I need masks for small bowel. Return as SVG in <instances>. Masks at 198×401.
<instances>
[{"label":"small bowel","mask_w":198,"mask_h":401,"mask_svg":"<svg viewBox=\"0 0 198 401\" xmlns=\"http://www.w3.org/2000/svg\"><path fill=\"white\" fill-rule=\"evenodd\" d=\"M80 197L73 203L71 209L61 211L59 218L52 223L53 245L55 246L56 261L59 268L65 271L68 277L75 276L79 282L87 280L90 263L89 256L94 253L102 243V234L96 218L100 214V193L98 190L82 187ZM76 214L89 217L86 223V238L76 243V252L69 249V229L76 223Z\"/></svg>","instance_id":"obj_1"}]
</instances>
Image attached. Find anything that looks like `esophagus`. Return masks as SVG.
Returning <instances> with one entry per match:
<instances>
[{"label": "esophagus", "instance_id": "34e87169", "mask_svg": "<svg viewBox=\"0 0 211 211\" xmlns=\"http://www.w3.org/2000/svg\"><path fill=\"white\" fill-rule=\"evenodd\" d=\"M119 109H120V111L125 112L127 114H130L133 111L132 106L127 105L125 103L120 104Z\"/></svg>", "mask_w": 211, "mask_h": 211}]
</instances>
···
Set problem:
Please rewrite the data above with "looks like" changed to "resembles" wherever it occurs, leaving everything else as it is.

Correct response:
I need masks for small bowel. Return as SVG in <instances>. Masks at 198×401.
<instances>
[{"label":"small bowel","mask_w":198,"mask_h":401,"mask_svg":"<svg viewBox=\"0 0 198 401\" xmlns=\"http://www.w3.org/2000/svg\"><path fill=\"white\" fill-rule=\"evenodd\" d=\"M80 197L73 203L71 209L61 211L59 218L52 223L53 245L55 246L56 261L59 268L65 271L68 277L75 276L79 282L87 280L90 263L89 256L94 253L102 243V234L96 218L100 214V193L98 190L82 187ZM76 214L89 217L86 223V238L76 243V252L69 249V229L76 223Z\"/></svg>","instance_id":"obj_1"}]
</instances>
Image attached. Find anything that resembles `esophagus`. Return masks as SVG.
Returning <instances> with one entry per match:
<instances>
[{"label": "esophagus", "instance_id": "34e87169", "mask_svg": "<svg viewBox=\"0 0 211 211\" xmlns=\"http://www.w3.org/2000/svg\"><path fill=\"white\" fill-rule=\"evenodd\" d=\"M119 109H120V111L125 112L127 114H130L133 111L132 106L127 105L125 103L120 104Z\"/></svg>", "mask_w": 211, "mask_h": 211}]
</instances>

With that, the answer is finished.